# Step 1. Install required libraries



In [None]:
!pip install hnswlib transformers sentence-transformers  -q

# Step 2. Generate text embeddings

In [None]:
from sentence_transformers import SentenceTransformer
import numpy as np

model = SentenceTransformer("sentence-transformers/all-MiniLM-L6-v2")

texts = ["IBM AI is revolutionizing enterprise search.", "HNSW accelerates nearest neighbor search."]

# Convert texts to vector embeddings
embeddings = model.encode(texts, normalize_embeddings=True)

print(embeddings)

# Step 3. Build an HNSW index

In [None]:
import hnswlib

print(type(embeddings))
dim = embeddings.shape[1]
print(f"Dimension: {dim}")
num_elements = len(embeddings)
print(f"Number of elements: {num_elements}")
# Initialize the HNSW index
p = hnswlib.Index(space="cosine", dim=dim)
p.init_index(max_elements=num_elements, ef_construction=200, M=16)
p.add_items(embeddings, np.arange(num_elements))

# Save the index for future use
p.save_index("rag_hnsw_index.bin")

# Step 4. Perform fast retrieval

In [None]:
# Load the index
p.load_index("rag_hnsw_index.bin")

# Querying the system
query_text = "How does IBM use AI?"
query_embedding = model.encode([query_text], normalize_embeddings=True)
print(query_embedding)

# Retrieve nearest neighbors
labels, distances = p.knn_query(query_embedding, k=2)
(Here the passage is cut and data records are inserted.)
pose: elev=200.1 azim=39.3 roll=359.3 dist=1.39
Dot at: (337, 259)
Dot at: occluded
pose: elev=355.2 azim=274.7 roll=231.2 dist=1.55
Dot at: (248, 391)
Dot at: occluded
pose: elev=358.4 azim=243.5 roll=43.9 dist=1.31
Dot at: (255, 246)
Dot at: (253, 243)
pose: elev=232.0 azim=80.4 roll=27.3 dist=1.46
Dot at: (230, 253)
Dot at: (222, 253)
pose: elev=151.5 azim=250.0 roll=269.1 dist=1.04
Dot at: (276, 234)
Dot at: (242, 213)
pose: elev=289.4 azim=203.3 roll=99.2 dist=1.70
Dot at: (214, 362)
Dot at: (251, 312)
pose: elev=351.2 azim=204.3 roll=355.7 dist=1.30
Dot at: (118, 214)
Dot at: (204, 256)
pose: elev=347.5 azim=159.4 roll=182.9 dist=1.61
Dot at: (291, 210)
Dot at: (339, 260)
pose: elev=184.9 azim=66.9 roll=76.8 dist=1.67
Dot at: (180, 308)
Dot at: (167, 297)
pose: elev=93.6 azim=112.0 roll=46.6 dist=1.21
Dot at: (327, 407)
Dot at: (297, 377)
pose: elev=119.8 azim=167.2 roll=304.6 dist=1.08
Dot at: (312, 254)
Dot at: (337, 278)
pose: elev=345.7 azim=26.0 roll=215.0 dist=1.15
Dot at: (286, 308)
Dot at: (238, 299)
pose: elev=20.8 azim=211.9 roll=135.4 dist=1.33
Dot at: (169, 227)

print(f"Nearest neighbors' labels: {labels}")
print(f"\nDistance: {distances}")

# Print retrieved results
print(f"Retrieved documents: {[texts[i] for i in labels[0]]}")

# Misc. Numpy arrays

In [None]:
import numpy as np

a_1d = np.arange(3)
print(a_1d)
print(a_1d.ndim)
print(type(a_1d.ndim))
print(a_1d.shape)
print(type(a_1d.shape))
print(a_1d.size)
print(type(a_1d.size))
print(len(a_1d))
print(a_1d.shape[0])
print(a_1d.size)

In [None]:
a_2d = np.arange(12).reshape((3, 4))
print(a_2d)
print(a_2d.ndim)
print(a_2d.shape)
print(a_2d.shape[0])
print(a_2d.shape[1])
row, col = a_2d.shape
print(row)
print(col)
print(a_2d.size)
print(len(a_2d))
print(a_2d.shape[0])

In [None]:
a_3d = np.arange(24).reshape((2, 3, 4))
print(a_3d)
print(a_3d.ndim)
print(a_3d.shape)
print(a_3d.size)
print(len(a_3d))
print(a_3d.shape[0])